Farm Progress connected with Maik Kindermann, inventor and innovation project director, Royal DSM, and Mark van Nieuwland, Royal DSM vice president and director of the Clean Cow project, to dig into the product, measuring methane and what this might mean for beef and dairy operations.
Measuring methane
The two-year trial in Alberta, Canada, tested the novel ingredient — 3-NOP — and proved it could reduce methane at scale in commercial conditions. To conduct the trial, the company and its research partners faced the huge challenge of reliably measuring methane levels for a test involving 15,000 animals.
“Historically we were measuring methane in chambers, but they’re not numerous enough for such a large number of cattle,” Kindermann said.
The company turned to a third-party firm using mobile devices (GreenFeed systems) to measure emission data from ruminants.
“If you measure enough of the animals you can extrapolate the result to the entire herd,” Kindermann said. “We also did explore new measurement methods such as laser grids and drones.”
When scaling from animal to pen level, the laser grid proved an effective way to assess the reduction of methane emissions.
“You then measure the air that is entering upwind of the pen and then downwind,” Kindermann said. “These measurement techniques are so sensitive that you can detect the amount of methane leaving the pen.”
He explained the laser grid “pen” of animals included 250 head at a time. Using several measurements of different cattle groups, it is possible to extrapolate total methane for the herd, and then also calculate reduction, Kindermann said.
The research community will push for further advanced measurement methods including the use of drones, and even an airplane. “But that is the future,” he added.
A feed ingredient at work
The feed additive that Royal DSM developed is 3-NOP. Kindermann explained that in the cow’s rumen, methane is produced by microorganisms while digesting the feed. “And within a specific group of microorganisms (methanogens; archea) there is a cascade of steps within a biological pathway, that at the end releases methane in the rumen and then the cow burps it out,” he explained.
The 3-NOP additive is a molecule that slows down that last step of methane formation. The result is a reduction of methane release as high as 80%.

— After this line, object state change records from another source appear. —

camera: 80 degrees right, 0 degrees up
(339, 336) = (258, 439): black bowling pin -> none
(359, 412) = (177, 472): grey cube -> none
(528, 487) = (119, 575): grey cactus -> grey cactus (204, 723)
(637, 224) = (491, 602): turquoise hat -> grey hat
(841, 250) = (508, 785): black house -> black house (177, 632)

Van Nieuwland explained that the product is composed of nitrate and an alcohol and that this molecule binds to the enzyme Kindermann referenced and inhibits that methane formation. “So that prevents the enzyme from taking that action and as part of the mode of action, it actually falls apart into two natural fragments that it is made of and that are already part of the regular metabolism of the cow,” he noted.

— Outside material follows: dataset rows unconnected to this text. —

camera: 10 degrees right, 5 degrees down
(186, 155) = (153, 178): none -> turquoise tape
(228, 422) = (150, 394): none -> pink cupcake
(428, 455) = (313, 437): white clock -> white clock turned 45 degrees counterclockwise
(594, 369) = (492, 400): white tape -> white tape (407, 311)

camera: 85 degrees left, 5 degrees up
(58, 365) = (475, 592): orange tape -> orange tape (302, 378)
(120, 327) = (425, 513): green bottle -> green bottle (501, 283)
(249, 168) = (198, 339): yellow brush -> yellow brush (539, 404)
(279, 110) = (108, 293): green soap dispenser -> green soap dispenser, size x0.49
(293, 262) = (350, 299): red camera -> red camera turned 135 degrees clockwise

He added that people ask if 3-NOP will end up in milk for a dairy herd or the meat of a beef animal. “The answer is no, because actually by its own mode of action it gets destroyed (in the process),” he said.
Kindermann admitted that at first, they were not aware that the product would break down as it does. “This was not planned when we developed (3-NOP) of course, but sometimes luck is also an important element of research,” he noted.
Ingredient payback
Just reducing methane emissions doesn’t exactly offer a direct payback, but that is changing. Just what did that Alberta trial show?
During the trial, measurements indicated a reduction of enteric methane by an average of 70% when the feed ingredient was proved in steam-flaked or dry-rolled barley finishing diets at 125 mg/kg of feed dry matter. In steam-flaked corn-based finishing diets, the reduction ranged from 31% to 80% at the 125 mg/kg dosage. In backgrounding diets, increasing the dose of the feed ingredient stepwise from 150 to 200 mg/kg decreased methane yield by 17% to 26% compared with control animals. The trial showed the ingredient can be used in commercial feedlot diets to reduce methane emissions with no negative impact on animal health or performance.
DSM measured the value of the greenhouse gas reduction showing that during the trial, cattle reduced their greenhouse gas emissions by 1,473 equivalent tons of carbon dioxide, which is the same as taking 500 cars off the road for a year. Van Nieuwland added that many cattle herds are looking at ways to become net-zero for carbon emissions, or the opportunity to sell the value of methane reductions into a potential carbon market.
“One reason we did this specific study on Alberta is because, of course, there is a large beef market, but it also has a carbon credit market for the beef sector,” van Nieuwland said. “If you can, as a feedlot operator, demonstrate you produce less greenhouse gases, you can actually get credits and those are traded today.”
The product is being filed as a novel feed ingredient for commercial registration using the trade name Bovaer in various parts of the world.